Jim Carter, l’austero Mr. Carson, ha detto di aver capito che Downton Abbey sarebbe stata la serie giusta per lui quando lesse in un copione ‘Carson siede nella sua magnificenza’: “Ho pensato subito ‘Poso farlo, se avete bisogno di un attore che sieda nella sua magnificenza sono l’uomo giusto per voi”.

Michelle Dockery, Lady Mary, che è stata in un certo qual modo la protagonista indiscussa di questa serie, dice di essersi fatta, inizialmente, un’opinione errata di quello che sarebbe stato il suo ruolo, pensando ad un lavoro precedente di Julian Fellowes. L’avventura tra Lady Mary e Mr. Pamuk le ha fatto cambiare idea: “E’ diventata molto di più dopo quell’episodio”.Downton-Abbey-blog

Le sue prime sensazioni sono legate, così come gran parte della storia del suo personaggio, a Dan Stevens, interprete di Matthew Crawley, marito di Lady Mary. I due, infatti, avevano già lavorato insieme e l’attrice pensò subito: “Potrebbe funzionare”.

Lo stesso vale per Hugh Bonneville (Lord Grantham) nei confronti di Elisabeth McGovern che ha vestito i panni di sua moglie  Lady Crawley: “E’ la terza volta che interpretiamo marito e moglie. La terza volta é quella giusta!”.

Kevin Doyle, Joseph Molesely, ha, invece, una storia molto simpatica. Il giorno del provino, l’attore era, infatti, impegnato nell’apertura di un’opera teatrale al National Theatre: “Avrei potuto fare a meno dell’audizione sinceramente. Ho dovuto trascinarmi fino a Ealing ed il direttore al teatro ha iniziato a sbraitare”.

Allen Leech, che ha vestito i panni di Tom Branson, non avrebbe mai pensato che, non solo, il suo personaggio sarebbe durato così tanto, ma che sarebbe entrato addirittura a far parte della famiglia Crawley.
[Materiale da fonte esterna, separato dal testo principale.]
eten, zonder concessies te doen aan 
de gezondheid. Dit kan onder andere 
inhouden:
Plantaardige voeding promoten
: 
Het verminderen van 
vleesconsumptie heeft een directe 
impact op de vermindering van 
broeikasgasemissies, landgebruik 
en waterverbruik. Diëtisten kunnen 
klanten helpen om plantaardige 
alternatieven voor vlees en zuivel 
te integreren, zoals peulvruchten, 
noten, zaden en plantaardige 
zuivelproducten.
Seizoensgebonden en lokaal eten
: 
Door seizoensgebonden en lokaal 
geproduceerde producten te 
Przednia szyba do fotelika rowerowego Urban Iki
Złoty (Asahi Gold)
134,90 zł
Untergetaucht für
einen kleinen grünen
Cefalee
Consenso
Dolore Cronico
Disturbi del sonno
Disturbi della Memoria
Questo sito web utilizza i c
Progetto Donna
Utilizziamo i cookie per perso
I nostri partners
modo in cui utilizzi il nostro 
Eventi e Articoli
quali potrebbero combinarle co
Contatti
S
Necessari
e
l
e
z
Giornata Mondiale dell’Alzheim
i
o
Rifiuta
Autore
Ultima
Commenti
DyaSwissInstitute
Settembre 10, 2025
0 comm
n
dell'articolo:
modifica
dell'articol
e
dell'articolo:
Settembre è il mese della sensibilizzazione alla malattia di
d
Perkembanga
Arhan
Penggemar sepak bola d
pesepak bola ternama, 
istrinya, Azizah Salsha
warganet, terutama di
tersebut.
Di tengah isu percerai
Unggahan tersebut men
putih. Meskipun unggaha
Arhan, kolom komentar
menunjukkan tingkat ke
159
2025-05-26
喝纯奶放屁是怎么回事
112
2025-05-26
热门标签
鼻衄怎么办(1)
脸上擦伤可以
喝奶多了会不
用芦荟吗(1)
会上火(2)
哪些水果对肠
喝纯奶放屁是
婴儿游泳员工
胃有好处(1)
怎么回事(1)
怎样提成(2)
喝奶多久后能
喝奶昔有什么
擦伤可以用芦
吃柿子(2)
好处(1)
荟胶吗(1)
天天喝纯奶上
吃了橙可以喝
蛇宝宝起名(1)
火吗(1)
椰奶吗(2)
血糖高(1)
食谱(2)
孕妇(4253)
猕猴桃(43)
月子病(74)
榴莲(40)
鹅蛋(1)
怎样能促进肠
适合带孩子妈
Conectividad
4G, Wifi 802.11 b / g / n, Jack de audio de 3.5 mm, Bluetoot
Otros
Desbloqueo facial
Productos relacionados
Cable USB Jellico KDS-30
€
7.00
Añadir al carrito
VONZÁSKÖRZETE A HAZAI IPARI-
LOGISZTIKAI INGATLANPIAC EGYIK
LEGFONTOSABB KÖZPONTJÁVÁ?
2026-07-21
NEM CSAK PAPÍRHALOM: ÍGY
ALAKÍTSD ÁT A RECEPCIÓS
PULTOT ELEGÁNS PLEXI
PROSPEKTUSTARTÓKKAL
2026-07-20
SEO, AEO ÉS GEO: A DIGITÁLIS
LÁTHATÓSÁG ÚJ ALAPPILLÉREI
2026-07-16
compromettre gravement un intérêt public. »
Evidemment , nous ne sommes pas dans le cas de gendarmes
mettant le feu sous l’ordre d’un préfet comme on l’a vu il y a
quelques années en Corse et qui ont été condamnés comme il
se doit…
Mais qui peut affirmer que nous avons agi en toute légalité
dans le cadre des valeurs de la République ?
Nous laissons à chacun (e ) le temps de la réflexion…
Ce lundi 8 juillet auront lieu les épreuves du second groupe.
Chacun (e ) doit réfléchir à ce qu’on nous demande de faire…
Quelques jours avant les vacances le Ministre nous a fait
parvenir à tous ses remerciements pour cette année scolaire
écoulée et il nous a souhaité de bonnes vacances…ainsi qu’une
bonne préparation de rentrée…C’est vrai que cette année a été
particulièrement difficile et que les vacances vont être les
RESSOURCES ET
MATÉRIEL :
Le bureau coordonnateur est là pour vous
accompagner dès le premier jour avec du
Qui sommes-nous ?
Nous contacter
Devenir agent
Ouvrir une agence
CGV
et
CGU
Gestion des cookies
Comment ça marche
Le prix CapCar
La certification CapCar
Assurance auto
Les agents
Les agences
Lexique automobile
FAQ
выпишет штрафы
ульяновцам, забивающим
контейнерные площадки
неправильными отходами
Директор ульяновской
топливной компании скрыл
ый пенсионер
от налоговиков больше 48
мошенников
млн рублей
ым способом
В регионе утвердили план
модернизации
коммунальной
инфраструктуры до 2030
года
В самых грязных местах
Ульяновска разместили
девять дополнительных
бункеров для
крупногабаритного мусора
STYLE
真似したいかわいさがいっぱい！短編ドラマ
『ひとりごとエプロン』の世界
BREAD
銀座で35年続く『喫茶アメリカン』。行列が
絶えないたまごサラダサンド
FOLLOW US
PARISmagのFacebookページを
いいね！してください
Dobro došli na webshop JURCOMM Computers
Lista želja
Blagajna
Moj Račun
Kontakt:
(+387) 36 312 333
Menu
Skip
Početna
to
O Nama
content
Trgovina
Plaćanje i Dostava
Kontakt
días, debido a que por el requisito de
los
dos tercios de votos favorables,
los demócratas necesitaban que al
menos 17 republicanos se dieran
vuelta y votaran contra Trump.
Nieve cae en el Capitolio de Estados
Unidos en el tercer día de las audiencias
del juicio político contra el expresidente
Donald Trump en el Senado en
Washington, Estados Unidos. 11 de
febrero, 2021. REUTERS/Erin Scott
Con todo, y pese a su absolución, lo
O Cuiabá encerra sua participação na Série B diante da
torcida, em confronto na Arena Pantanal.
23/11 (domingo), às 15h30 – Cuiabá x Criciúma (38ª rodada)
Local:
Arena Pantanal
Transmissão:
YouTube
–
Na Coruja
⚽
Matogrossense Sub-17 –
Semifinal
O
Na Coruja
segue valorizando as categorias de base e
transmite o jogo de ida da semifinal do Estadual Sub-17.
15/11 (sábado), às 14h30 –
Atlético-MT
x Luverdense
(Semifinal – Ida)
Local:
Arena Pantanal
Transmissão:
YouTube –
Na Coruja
Nonostante le sue aspettative l’attore ha cercato di preparare al meglio il ruolo: “Dopo aver lavorato duramente sull’accento dello Yorkshire, sono venuti da  me e mi hanno detto ‘Perché non lo fai irlandese?'”.

Elizabeth McGovern ha puntato sulla nostalgia, mista ad ironia: “Mi mancheranno molto i momenti a letto con Hugh Bonneville. Non facevano (Lord e Lady Grantham) mai sesso”.

Per quanto riguarda il produttore Gareth Neame, ha dato spunti interessanti su un possibile futuro di Downton: “Vorrei sapere cosa succederà quando il piccolo George crescerà e diventerà Lord negli anni ’60”.